Apagando su cigarrillo, Winston Valentine respondió casualmente.
—¿No se suponía que éramos extraños?
—¡Si no quieres responder, olvídalo!
Vera Yves se dio la vuelta y caminó hacia el ascensor; un ascensor indicaba que había llegado al piso 15, mientras que el otro mostraba el piso 28.
Frotándose los brazos, la esbelta silueta de Vera Yves captó la mirada casual de Winston Valentine.
—Entró en el ascensor de la izquierda.
Presionando el botón del ascensor, Vera Yves lo miró de reojo.
—Gracias.
Winston Valentine no respondió más.
—¡Ding!
—Las puertas del ascensor se abrieron.
Vera Yves entró.
Viendo las puertas del ascensor cerrarse lentamente, Winston Valentine se enderezó, ajustándose la ropa.
Ciertamente, merecía más que un simple “gracias”.
Mientras veía el ascensor subir, Vera Yves pensó en llamar a Zoe, y la llamada se conectó rápidamente.
—Vera, estoy ocupada ahora, ¡te llamaré más tarde!
Antes de que Vera Yves pudiera decir una palabra, Zoe colgó.

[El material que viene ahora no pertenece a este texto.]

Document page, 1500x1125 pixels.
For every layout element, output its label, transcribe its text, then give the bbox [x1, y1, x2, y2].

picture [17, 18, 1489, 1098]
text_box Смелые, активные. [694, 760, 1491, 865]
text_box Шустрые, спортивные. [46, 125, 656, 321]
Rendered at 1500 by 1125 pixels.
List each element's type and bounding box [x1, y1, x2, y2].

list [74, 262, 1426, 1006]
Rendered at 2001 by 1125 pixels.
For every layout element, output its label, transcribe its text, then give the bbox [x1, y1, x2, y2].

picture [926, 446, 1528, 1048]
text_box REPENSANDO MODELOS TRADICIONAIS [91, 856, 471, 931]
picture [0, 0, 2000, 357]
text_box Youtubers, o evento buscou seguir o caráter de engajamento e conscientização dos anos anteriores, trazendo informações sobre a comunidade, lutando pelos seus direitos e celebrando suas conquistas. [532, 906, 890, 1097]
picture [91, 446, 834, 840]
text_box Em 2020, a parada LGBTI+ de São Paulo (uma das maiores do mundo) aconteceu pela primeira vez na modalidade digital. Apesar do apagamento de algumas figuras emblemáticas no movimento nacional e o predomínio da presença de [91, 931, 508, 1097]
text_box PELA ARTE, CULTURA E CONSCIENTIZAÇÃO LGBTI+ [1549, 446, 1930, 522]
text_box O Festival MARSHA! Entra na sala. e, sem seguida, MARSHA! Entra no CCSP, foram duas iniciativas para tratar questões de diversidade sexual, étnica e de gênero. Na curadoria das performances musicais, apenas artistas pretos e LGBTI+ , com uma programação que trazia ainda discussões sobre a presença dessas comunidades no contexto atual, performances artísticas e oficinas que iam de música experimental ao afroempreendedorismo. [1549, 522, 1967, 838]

La puerta del ascensor se abrió inmediatamente después, y Vera Yves salió con la intención de llamarla nuevamente, pero vio a Miles Monroe saliendo de una habitación, vestido formalmente sin máscara, claramente no estaba allí para el baile.
En sus brazos, llevando a una mujer horizontalmente, ella llevaba su abrigo sobre un vestido de noche blanco—si no era Jane Shea, ¿quién podría ser?